22. A method of filtering fine particles from water, comprising:

preparing a water filtering material; and

bringing water to be treated into contact with a water filter material so that the water passes from a nanofiber layer side to a base material side of the laminate of the water filter material to remove the fine particles from the water;

wherein:

the water filter material comprises at least one laminate of a nanofiber layer and a base material layer;

the nanofiber layer comprises nanofibers having an average fiber diameter of from 10 to 1000 nm;

the nanofiber layer meets all conditions (1) to (1) the nanofiber layer has a basis weight of 0.1 to 10 g/m2, (2) the nanofiber layer comprises continuous long fibers; and (3) the nanofiber layer comprises nanofibers of an ethylene-vinyl alcohol copolymer; and

the base material comprises a nonwoven or woven fabric comprising hydrophilic fibers having an average fiber diameter of not less than 1 μm.

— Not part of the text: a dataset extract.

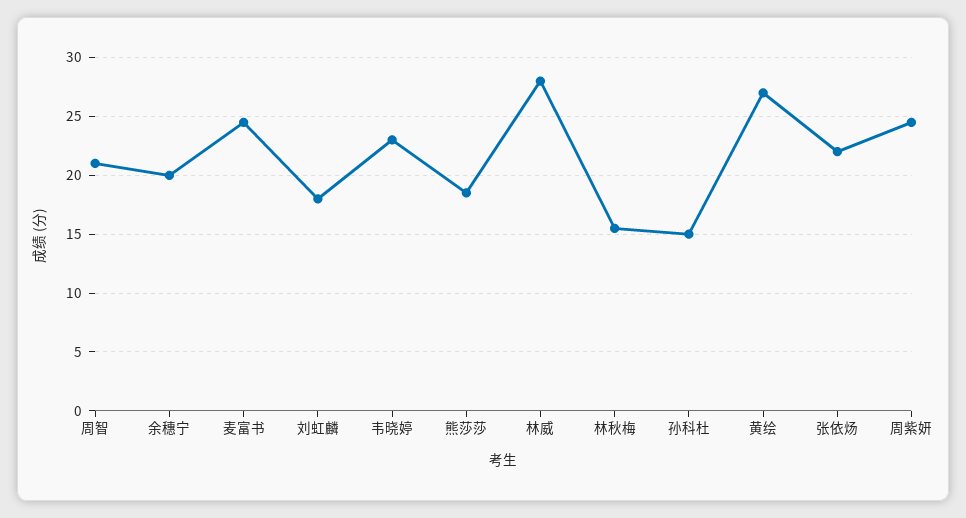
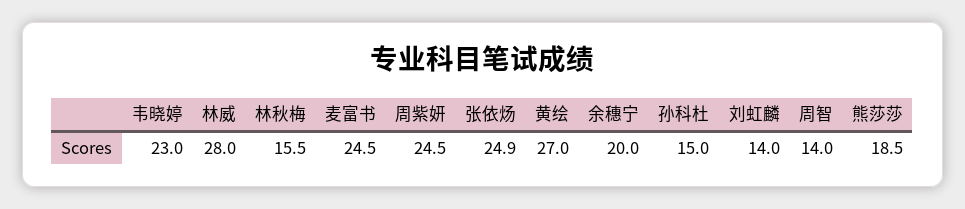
周智: 21 -> 14
刘虹麟: 18 -> 14
张依炀: 22 -> 24.9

23. The method according to claim 22, wherein the water to be treated contains fine particles having a diameter 1 μm or larger.

24. The method according to claim 22, wherein water to be treated is supplied from the nanofiber layer side.

25. The method according to claim 22, wherein water to be treated is supplied from the nanofiber layer side, and backwashing water is supplied from the base material layer side.

26. The method according to claim 22, wherein the nanofiber layer is an electro-spun fiber aggregate layer directly aggregated to the base material layer.

27. The method according to claim 22, wherein the water filter material has a pressure loss after backwashing of from 3 to 5 Pa as measured by:

(i) passing a silica fine particle dispersion through the water filter material at a pressure of 0.05 MPa for 24 hours, the dispersion containing silica fine particles having a particle diameter of 1.0 μm mixed with water in a percentage of 0.02 mass %;

(ii) washing the filter material obtained in (i) by backwashing;

(iii) passing the dispersion through the backwashed water filter material obtained in (ii) at a pressure of 0.05 MPa for another 30 minutes; and

(iv) determining the pressure loss from values of a pressure gauge under static pressure upstream and downstream of the water filter material obtained in (iii).